Is what you measure relevant to muscle performance?
Isokinetic dynamometry has content validity with respect to specific aspects of muscle performance. For instance, maximum isokinetic derived power (during plantar flexion) is reached at the functional velocity equal to that of toe off during walking.
Or as velocity increases force generation decreases but average power increases (Fugl-Meyer et al. 1982).
Think of this as looking for a series of relationships with factors that are well established. Some are covered below.
Gender differences. Many isokinetic studies have shown that men are significantly and consistently stronger than women (this is often documented as an obvious observation concerning gender differences).
Effect of Age. Backman and Oberg (1989) demonstrated consistent strength increases in the dorsiflexors through the ages of 6, 9 and 12 in girls and boys. (Up to this stage strength was equal). Girls then plateaud and boys continued to get stronger.
Strength normally reaches its peak in the third decade and there after declines moderately with age until the seventh decade where there is a steeper decline. Timm (1988) and Borges (1989) found these variations using isokinetic knee and trunk testing.
Silder A, Heiderscheit B, Thelen DG (2008) found hip strength became more vital as you aged and could compensate for poor ankle strength
Activity Level. Fugl-Meyer (1981) found isokinetic ankle plantar and dorsiflexor strength differences between trained versus sedentary subjects.
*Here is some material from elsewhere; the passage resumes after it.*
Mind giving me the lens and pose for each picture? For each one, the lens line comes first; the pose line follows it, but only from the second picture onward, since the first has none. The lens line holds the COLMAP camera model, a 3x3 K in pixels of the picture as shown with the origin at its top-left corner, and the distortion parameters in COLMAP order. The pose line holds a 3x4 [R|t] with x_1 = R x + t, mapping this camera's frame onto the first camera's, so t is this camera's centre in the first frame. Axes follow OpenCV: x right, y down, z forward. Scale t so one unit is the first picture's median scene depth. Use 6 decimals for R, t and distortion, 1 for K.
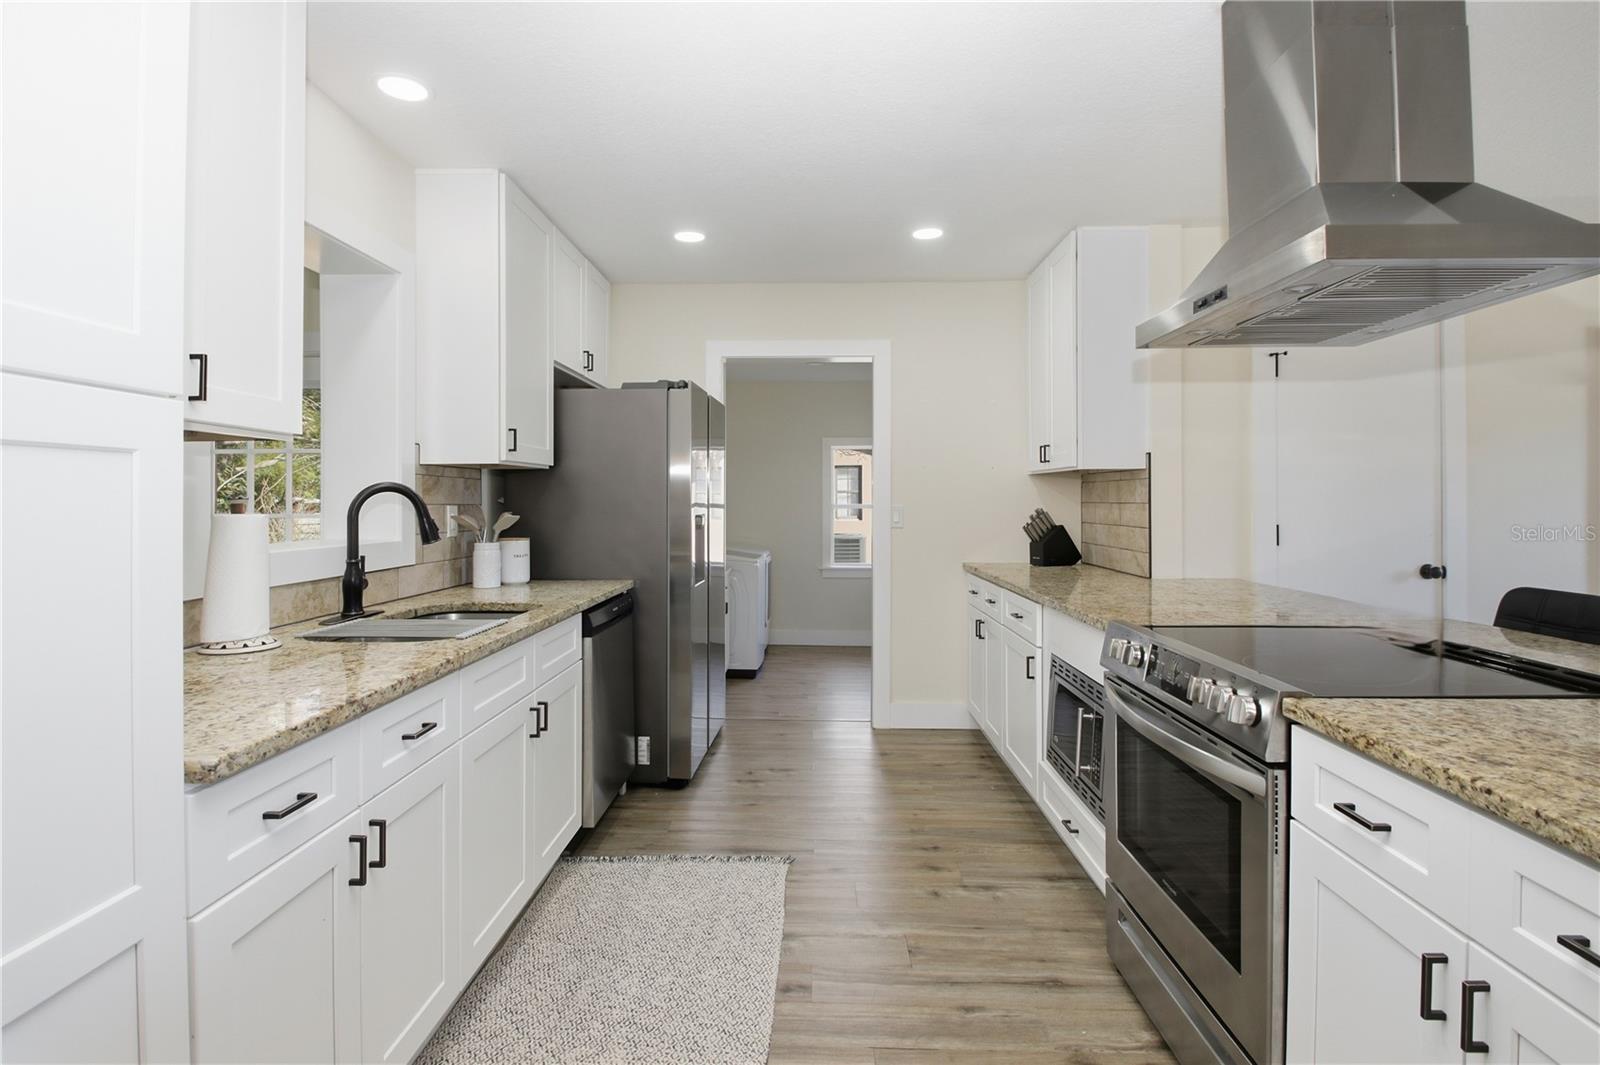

Body weight. This is a more difficult subject as in normal individuals muscle mass rises proportionately with body weight. Hence heavier subjects produce higher isokinetic moments. However, this relationship is not linear and is one of the reasons for normalising strength to body weight using Newton meter per kilogram body weight (seen recently in research as Newton meter per kilogram of lean body mass).
Muscle characteristics. As shown by Backman and Oberg (1989) the slope of moment angular velocity curve changes with age in that children cannot utilise stretch shortening cycles as adults can, possibly because of softer muscles (in other words they are more flexible). This is seen in isokinetics especially in adolescents who generate more moment at slower speeds. The issue of fiber type has yet to be resolved as Thorstensson et al. (1976) described muscle performance as expressed by maximal contraction speed and the ability to generate force. They said that performance at 180 degrees/second correlated with the percentage of relative area of fast twitch fibers. This was not substantiated by Fugl-Meyer (1989) when using isokinetics. However, he did not use sporting subjects. There is some correlation between isometric moment and isokinetic moment. This is described as significant, however, static strength is so vague and poorly researched that associations should be carefully made.
Nordgren et al. (1983) demonstrated this best when they found that local anesthetic injected into the knee joint resulted in normalisation of an otherwise depressed moment curve in patients with OA.
Pienimäki TT, Siira PT, Vanharanta H. (2002) showed isokinetic strength directly related to grip and elbow dysfunction. Whilst isokinetic treatment could reduce grip and elbow tendon problems.
Criterion Referenced Validity
This is split into 2 parts - Concurrent or whether what you find isokinetically can be related to another activity, and predictive, or is the isokinetic measure able to forecast a future event.
These have to considered as specific examples.
Gerdl et al. (1986) found a strong correlation between isokinetic endurance testing during repeated plantarflexion contractions and the maximal functional walking capacity in patients with peripheral arterial insufficiency and intermittent claudication. That means if a patient has a low score on this endurance test their walking capacity will be correspondingly limited (this test may be more suitable as it involves less risk to the patient).
Pain sensation scores during knee testing have a high correlation with PF pain syndrome, particularly at lower test angular velocities (Dvir 1995). If after therapeutic intervention slower tests give less pain then this could be a measurable outcome.
The examples of concurrent validity are extensive for every major joint of the body including the spine
This is an area of great debate and there are 2 main categories. The power to predict dysfunction from testing and the power to predict progress in rehabilitation.
Prediction of injury. The prediction of injury has been studied by Grace et al. (1984) and Eriksson (1991) who both found no relationship between pre-season isokinetic testing and rate of injury in season. However, Knapik et al. (1981) found in season injury rates higher in women if they had knee flexors 15% (or more) stronger than the contralateral side at 180 degrees/second. (Their results are questionable.)
Prediction of injury has probably been best studied by Gilliam et al (2002). They looked at two different companies’ isokinetically screening prospective employees. One was an airline and the other was a large parcel delivery company. They were able to reduce injuries by 75% using isokinetic screening pedicting who would get injured.